The Carlyle Group has agreed to pay $2.7 billion (€2 billion) for Sequa Corporation, a New York-based manufacturer with operations in the aerospace, automotive, metal coating, specialty chemical, and industrial machinery sectors.
Carlyle will pay $175 per share to acquire all of Sequa’s outstanding Class A and Class B shares. The offer price is a 54 percent premium to the shares’ 6 July 2007 closing prices. Debt financing for the transaction will be provided by Lehman Brothers, Citigroup and JPMorgan.
The acquisition is subject to shareholder approval, although the executors of the estate of Sequa’s founder, Norman Alexander, possess 54 percent of the company’s shares and have agreed to vote in favour of the transaction. The deal is expected to close in the fourth quarter of 2007, though the company has through 23 August to solicit third-party bids.

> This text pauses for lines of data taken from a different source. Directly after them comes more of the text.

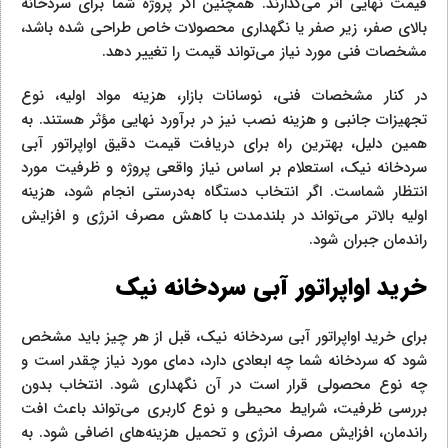
قیمت نهایی اثر می‌گذارند. همچنین اگر پروژه شما برای سردخانه
بالای صفر، زیر صفر یا نگهداری محصولات خاص طراحی شده باشد،
مشخصات فنی مورد نیاز می‌تواند قیمت را تغییر دهد.
در کنار مشخصات فنی، نوسانات بازار، هزینه مواد اولیه، نوع
تجهیزات جانبی و هزینه نصب نیز در برآورد نهایی مؤثر هستند. به
همین دلیل، بهترین راه برای دریافت قیمت دقیق اواپراتور آبی
سردخانه نیک، استعلام بر اساس نیاز واقعی پروژه و ظرفیت مورد
انتظار شماست. اگر انتخاب دستگاه به‌درستی انجام شود، هزینه
اولیه بالاتر می‌تواند در بلندمدت با کاهش مصرف انرژی و افزایش
راندمان جبران شود.
خرید اواپراتور آبی سردخانه نیک
برای خرید اواپراتور آبی سردخانه نیک، قبل از هر چیز باید مشخص
شود که سردخانه شما چه ابعادی دارد، دمای مورد نیاز چقدر است و
چه نوع محصولی قرار است در آن نگهداری شود. انتخاب بدون
بررسی ظرفیت، شرایط محیطی و نوع کاربری می‌تواند باعث افت
راندمان، افزایش مصرف انرژی و تحمیل هزینه‌های اضافی شود. به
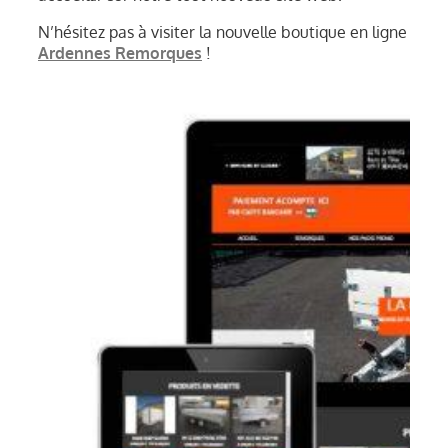
N’hésitez pas à visiter la nouvelle boutique en ligne
Ardennes Remorques
!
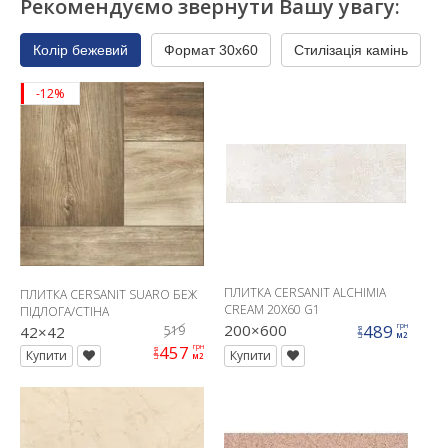
Рекомендуємо звернути Вашу увагу:
Колір бежевий
Формат 30x60
Стилізація камінь
-12%
ПЛИТКА CERSANIT ALCHIMIA
ПЛИТКА CERSANIT SUARO БЕЖ
CREAM 20X60 G1
ПІДЛОГА/СТІНА
200×600
489
грн
42×42
519
ціна
м2
457
грн
ціна
Купити
Купити
м2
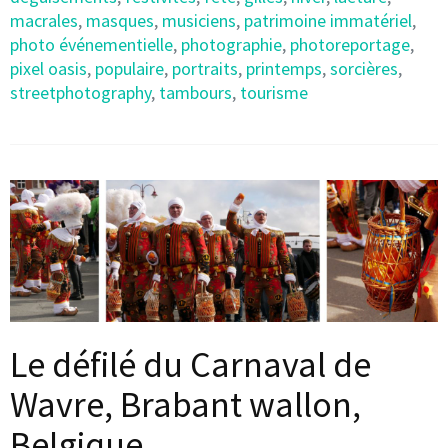
macrales
,
masques
,
musiciens
,
patrimoine immatériel
,
photo événementielle
,
photographie
,
photoreportage
,
pixel oasis
,
populaire
,
portraits
,
printemps
,
sorcières
,
streetphotography
,
tambours
,
tourisme
Le défilé du Carnaval de
Wavre, Brabant wallon,
Belgique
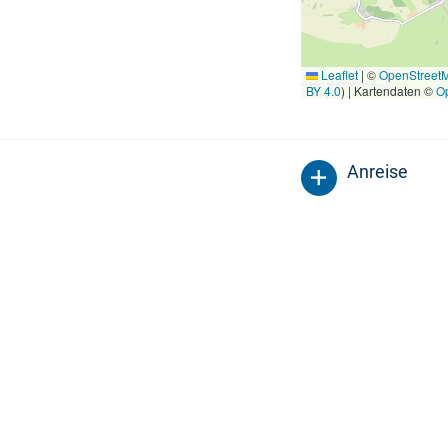
Leaflet
|
©
OpenStreet
BY 4.0
) | Kartendaten ©
O
Anreise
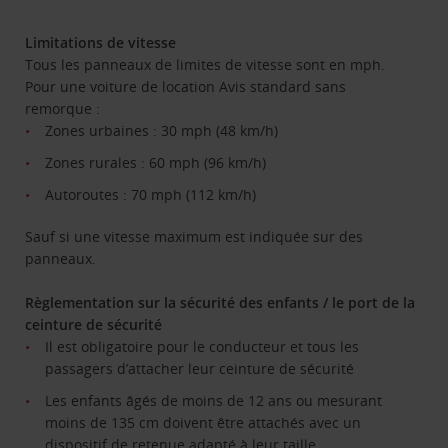
Limitations de vitesse
Tous les panneaux de limites de vitesse sont en mph.
Pour une voiture de location Avis standard sans
remorque :
Zones urbaines : 30 mph (48 km/h)
Zones rurales : 60 mph (96 km/h)
Autoroutes : 70 mph (112 km/h)
Sauf si une vitesse maximum est indiquée sur des
panneaux.
Règlementation sur la sécurité des enfants / le port de la
ceinture de sécurité
Il est obligatoire pour le conducteur et tous les
passagers d’attacher leur ceinture de sécurité
Les enfants âgés de moins de 12 ans ou mesurant
moins de 135 cm doivent être attachés avec un
dispositif de retenue adapté à leur taille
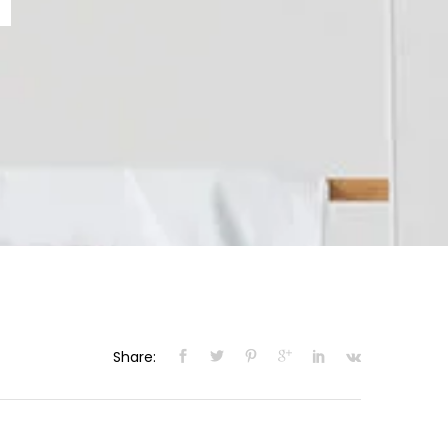
Share:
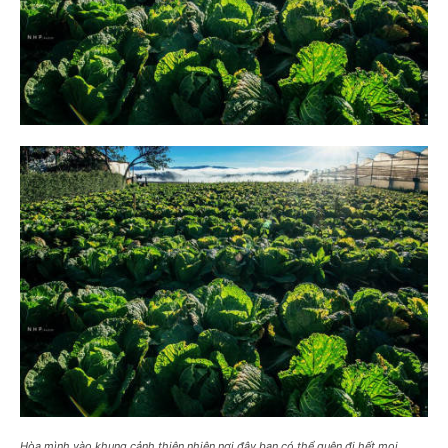
Hòa mình vào khung cảnh thiên nhiên nơi đây bạn có thể quên đi hết mọi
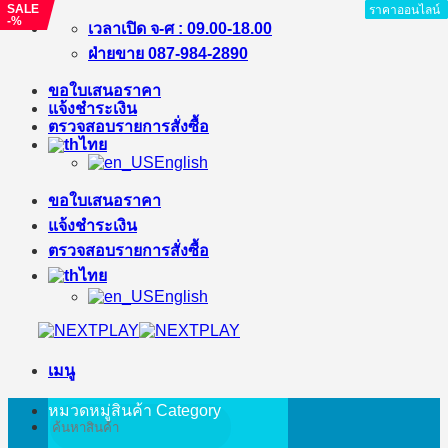
SALE
ราคาออนไลน์
ราคาออนไลน์
ราคาออนไลน์
ราคาออนไลน์
ราคาออนไลน์
ราคาออนไลน์
-%
ข้าม
เวลาเปิด จ-ศ : 09.00-18.00
ไป
ฝ่ายขาย 087-984-2890
ยัง
ขอใบเสนอราคา
เนื้อหา
แจ้งชำระเงิน
ตรวจสอบรายการสั่งซื้อ
ไทย
English
ขอใบเสนอราคา
แจ้งชำระเงิน
ตรวจสอบรายการสั่งซื้อ
ไทย
English
เมนู
หมวดหมู่สินค้า
Category
ค้นหา:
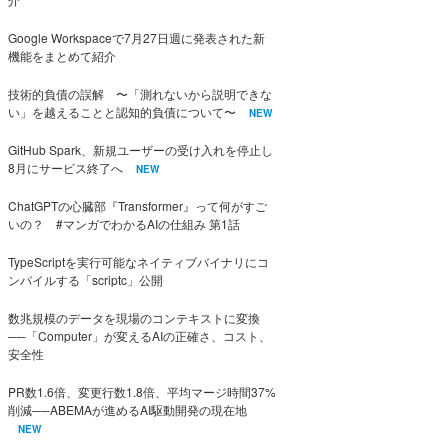
Google Workspaceで7月27日週に発表された新
機能をまとめて紹介
技術的負債の誤解 〜「測れないから説明できな
い」を越えることと認知的負債について〜
NEW
GitHub Spark、新規ユーザーの受け入れを停止し
8月にサービス終了へ
NEW
ChatGPTの心臓部『Transformer』って何がすご
いの？ #マンガでわかるAIの仕組み 第1話
TypeScriptを実行可能なネイティブバイナリにコ
ンパイルする「scriptc」公開
数兆規模のデータを現場のコンテキストに変換
──「Computer」が変えるAIの正確さ、コスト、
安全性
PR数1.6倍、変更行数1.8倍、平均マージ時間37%
削減──ABEMAが進めるAI駆動開発の現在地
NEW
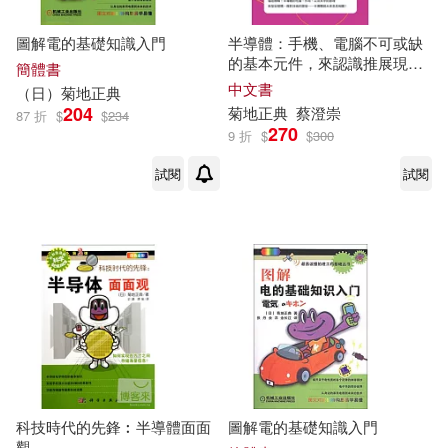
圖解電的基礎知識入門
半導體：手機、電腦不可或缺
的基本元件，來認識推展現代
簡體書
社會的中堅分子!
中文書
（日）
菊地
正典
204
菊地
正典
蔡澄崇
87 折
$
$
234
270
9 折
$
$
300
試閱
試閱
科技時代的先鋒︰半導體面面
圖解電的基礎知識入門
觀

Evercore Group is Sequa’s financial advisor, while Cahill Gordon & Reindel is its legal advisor. Lehman Brothers, Citigroup and JPMorgan are financial advisors to Carlyle, and Latham & Watkins is Carlyle’s legal advisor. Debevoise & Plimpton and Hartman & Craven are legal advisors to the Alexander family.
Peter Clare, Carlyle managing director and head of the global aerospace and defence sector, praised Sequa’s existing management team in a statement, while fellow managing director Adam Palmer noted that Sequa’s diversified operations were particularly appealing to Carlyle.
It is the private equity firm’s second addition to its aerospace and defence portfolio this month. Last week, it agreed to acquire ARINC, a transportation and systems engineering company, for an undisclosed amount.
Carlyle has been highly active of late across numerous sectors, having been linked to around $30 billion in deals in the last two weeks alone. The firm also floated a $300 million debt vehicle on the Euronext exchange last week.